[Collected data]
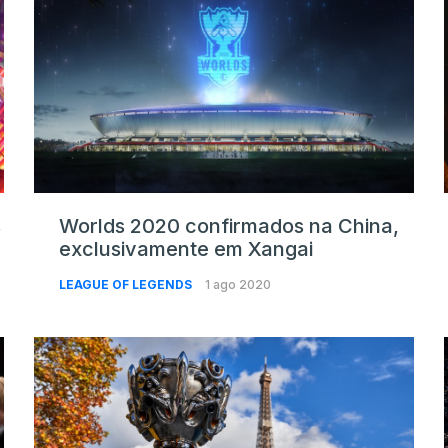
s
Worlds 2020 confirmados na China,
exclusivamente em Xangai
LEAGUE OF LEGENDS
1 ago 2020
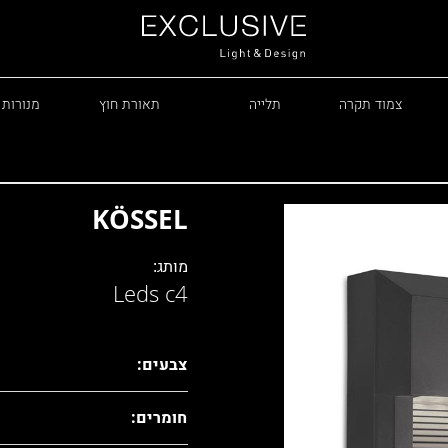
צמוד תקרה
תלייה
תאורת חוץ
מנורות 
KÖSSEL
מותג:
Leds c4
R
צבעים:
חומרים:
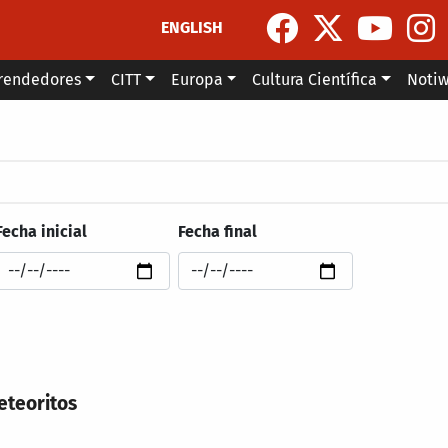
ENGLISH
rendedores
CITT
Europa
Cultura Científica
Noti
la navegación
Fecha inicial
Fecha final
eteoritos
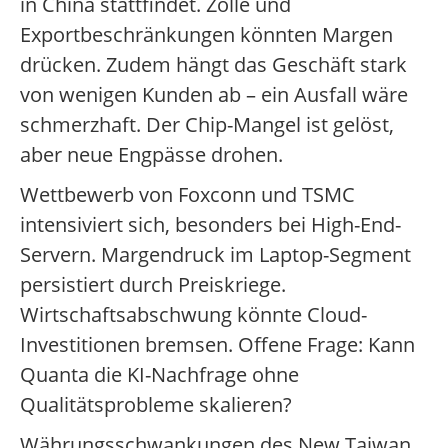
in China stattfindet. Zölle und
Exportbeschränkungen könnten Margen
drücken. Zudem hängt das Geschäft stark
von wenigen Kunden ab – ein Ausfall wäre
schmerzhaft. Der Chip-Mangel ist gelöst,
aber neue Engpässe drohen.
Wettbewerb von Foxconn und TSMC
intensiviert sich, besonders bei High-End-
Servern. Margendruck im Laptop-Segment
persistiert durch Preiskriege.
Wirtschaftsabschwung könnte Cloud-
Investitionen bremsen. Offene Frage: Kann
Quanta die KI-Nachfrage ohne
Qualitätsprobleme skalieren?
Währungsschwankungen des New Taiwan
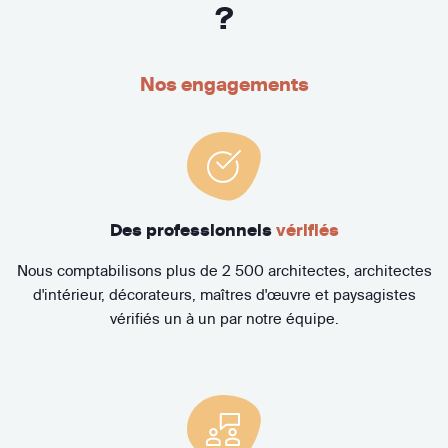
?
Nos engagements
Des professionnels
vérifiés
Nous comptabilisons plus de 2 500 architectes, architectes
d'intérieur, décorateurs, maîtres d'œuvre et paysagistes
vérifiés un à un par notre équipe.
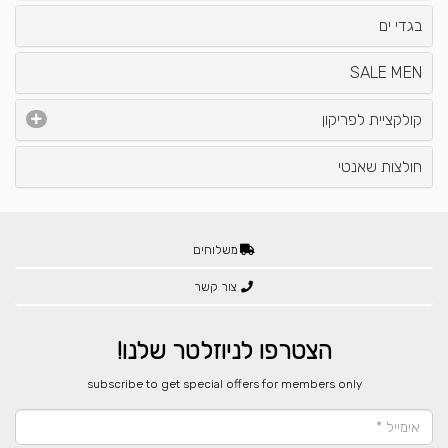
בגדי ים
SALE MEN
קולקציית לפריקון
חולצות שאנטי
משלוחים
צור קשר
הצטרפו לניוזלטר שלנו!
​subscribe to get special offers for members only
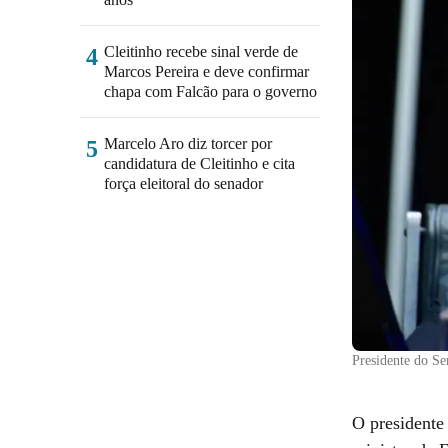
Cleitinho recebe sinal verde de
4
Marcos Pereira e deve confirmar
chapa com Falcão para o governo
Marcelo Aro diz torcer por
5
candidatura de Cleitinho e cita
força eleitoral do senador
Presidente do S
O presidente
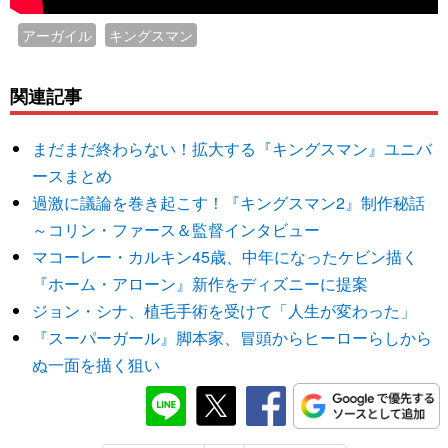
アーガイル
キングスマン
関連記事
まだまだ終わらない！拡大する『キングスマン』ユニバ
ースまとめ
過激に議論を巻き起こす！『キングスマン2』制作秘話
～コリン・ファース＆監督インタビュー
マコーレー・カルキン45歳、中年になったケビン描く
『ホーム・アローン』新作をディズニーに提案
ジョン・シナ、植毛手術を受けて「人生が変わった」
『スーパーガール』脚本家、冒頭からヒーローらしから
ぬ一面を描く狙い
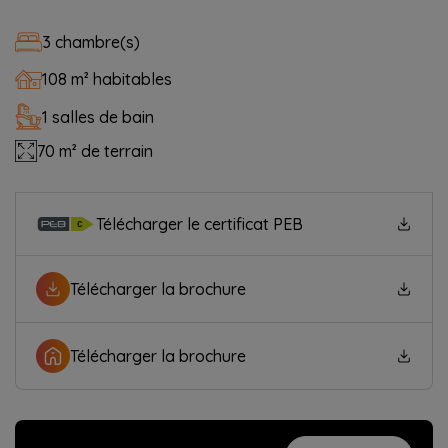
3 chambre(s)
108 m² habitables
1 salles de bain
70 m² de terrain
Télécharger le certificat PEB
Télécharger la brochure
Télécharger la brochure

### PROBLEM DESCRIPTION
Word for word, give back each entry from above, but skip any picture.

### RESULT
s
Worlds 2020 confirmados na China,
exclusivamente em Xangai
LEAGUE OF LEGENDS
1 ago 2020
צמוד תקרה
תלייה
תאורת חוץ
מנורות 
KÖSSEL
מותג:
Leds c4
R
צבעים:
חומרים:
ENGLISH
rendedores
CITT
Europa
Cultura Científica
Noti
la navegación
Fecha inicial
Fecha final
eteoritos
in China stattfindet. Zölle und
Exportbeschränkungen könnten Margen
drücken. Zudem hängt das Geschäft stark
von wenigen Kunden ab – ein Ausfall wäre
schmerzhaft. Der Chip-Mangel ist gelöst,
aber neue Engpässe drohen.
Wettbewerb von Foxconn und TSMC
intensiviert sich, besonders bei High-End-
Servern. Margendruck im Laptop-Segment
persistiert durch Preiskriege.
Wirtschaftsabschwung könnte Cloud-
Investitionen bremsen. Offene Frage: Kann
Quanta die KI-Nachfrage ohne
Qualitätsprobleme skalieren?
Währungsschwankungen des New Taiwan
?
Nos engagements
Des professionnels
vérifiés
Nous comptabilisons plus de 2 500 architectes, architectes
d'intérieur, décorateurs, maîtres d'œuvre et paysagistes
vérifiés un à un par notre équipe.
בגדי ים
SALE MEN
קולקציית לפריקון
חולצות שאנטי
משלוחים
צור קשר
הצטרפו לניוזלטר שלנו!
​subscribe to get special offers for members only
Cleitinho recebe sinal verde de
4
Marcos Pereira e deve confirmar
chapa com Falcão para o governo
Marcelo Aro diz torcer por
5
candidatura de Cleitinho e cita
força eleitoral do senador
Presidente do S
O presidente
アーガイル
キングスマン
関連記事
まだまだ終わらない！拡大する『キングスマン』ユニバ
ースまとめ
過激に議論を巻き起こす！『キングスマン2』制作秘話
～コリン・ファース＆監督インタビュー
マコーレー・カルキン45歳、中年になったケビン描く
『ホーム・アローン』新作をディズニーに提案
ジョン・シナ、植毛手術を受けて「人生が変わった」
『スーパーガール』脚本家、冒頭からヒーローらしから
ぬ一面を描く狙い
3 chambre(s)
108 m² habitables
1 salles de bain
70 m² de terrain
Télécharger le certificat PEB
Télécharger la brochure
Télécharger la brochure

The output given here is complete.